Декабрь. Рождественская неделя
— Это невозможно, Френсис.
«Я назначаю министров не для того, чтобы они говорили мне, будто что-то невозможно», — с раздражением подумал Урхарт. Но канцлер казначейства настаивал, и Урхарт знал, что он прав.
Они сгрудились кучкой в углу комнаты для приемов партийной штаб-квартиры, где влиятельные лица партии собрались, чтобы сэкономить деньги и время, отметив одновременно Рождество и проводы на покой функционеров-ветеранов. Зарплаты работников аппарата обычно были жалкими, условия труда — кошмарными, и при этом предполагалось, что они не станут демонстрировать ни независимого ума, ни независимых манер. В ответ трудяги рассчитывали на признание их заслуг по прошествии изрядного количества лет либо в форме приглашения на прием в Букингемский дворец и скромного места в ежегодном наградном списке, либо прощального приема, на котором обычно недоступные министры собирались вместе, чтобы выпить сладкого немецкого вина, потыкать вилкой в сосиску и поздравить уходящих на пенсию служащих, о существовании которых они часто и не подозревали. Однако Урхарт с удовольствием выполнял эти свои обязанности по отношению к пожилой, но еще энергичной секретарше миссис Стэгг. Больше в партии никто, кажется, не был достаточно стар, чтобы помнить, как она появилась в их штаб-квартире. Приготовленный ею чай был отвратительным пойлом, ее кофе не отличался от чая, зато ее чувство юмора было глотком свежего воздуха среди помпезности, обычной среди политиков, и одного ее шумного появления в комнате часто бывало достаточно, чтобы предотвратить какое-нибудь неприятное столкновение. Урхарт влюбился в нее, когда больше тридцати лет назад свежеиспеченным членом парламента зачарованно наблюдал, как она, обнаружив на пиджаке холостяка Тэда Хита оторванную пуговицу, заставила лидера партии раздеться до рубашки и тут же пришила ему новую. Урхарт знал, что это была уже третья ее попытка уйти на пенсию, но теперь, в семьдесят два года, эта попытка скорее всего была последней. Ради нее Урхарт решил отложить свои дела в сторону, что ему, впрочем, не совсем удалось.

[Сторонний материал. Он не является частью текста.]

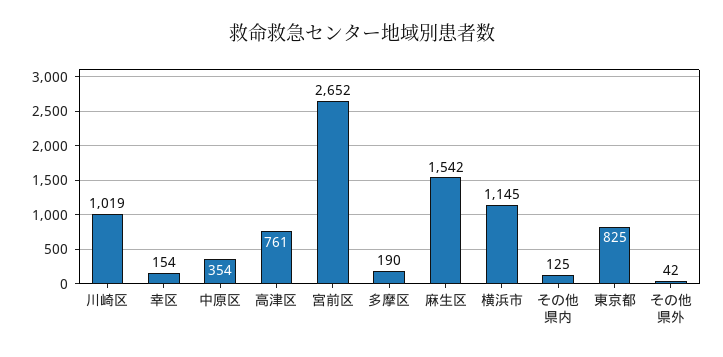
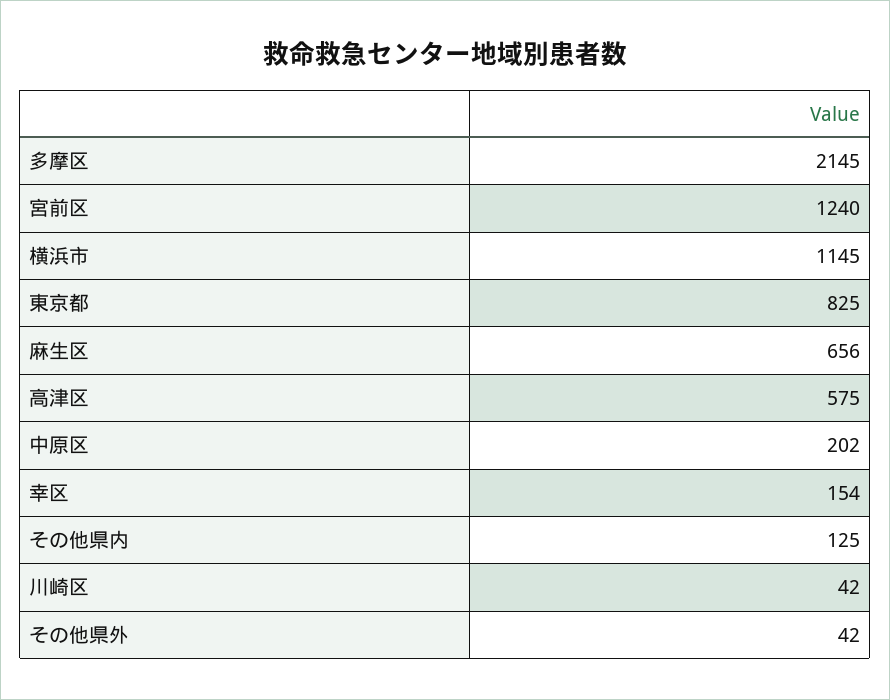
  {
-   "川崎区": 1019,
+   "川崎区": 42,
    "幸区": 154,
-   "中原区": 354,
+   "中原区": 202,
-   "高津区": 761,
+   "高津区": 575,
-   "宮前区": 2652,
+   "宮前区": 1240,
-   "多摩区": 190,
+   "多摩区": 2145,
-   "麻生区": 1542,
+   "麻生区": 656,
    "横浜市": 1145,
    "その他県内": 125,
    "東京都": 825,
    "その他県外": 42
  }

— Это просто невозможно, — повторил канцлер казначейства, — в магазинах Рождества почти не чувствуется, а спад начался раньше, чем мы ожидали. Мы можем припудрить статистику, месяц, или два поводить всех за нос, но нам никого не обмануть, когда на Пасху выпускники школ заполнят бюро по трудоустройству. Большинство прямо со школьной скамьи встанут в очередь за пособием по безработице, и мы ни фига с этим не поделаем.
Четверо мужчин стояли в кружок, головой друг к другу, словно охраняя жуткие секреты. Урхарт спросил министра финансов, есть ли реальные шансы оттянуть наступление спада на пару месяцев, чтобы выиграть время. Но канцлер казначейства только подтвердил то, что Урхарт и сам знал.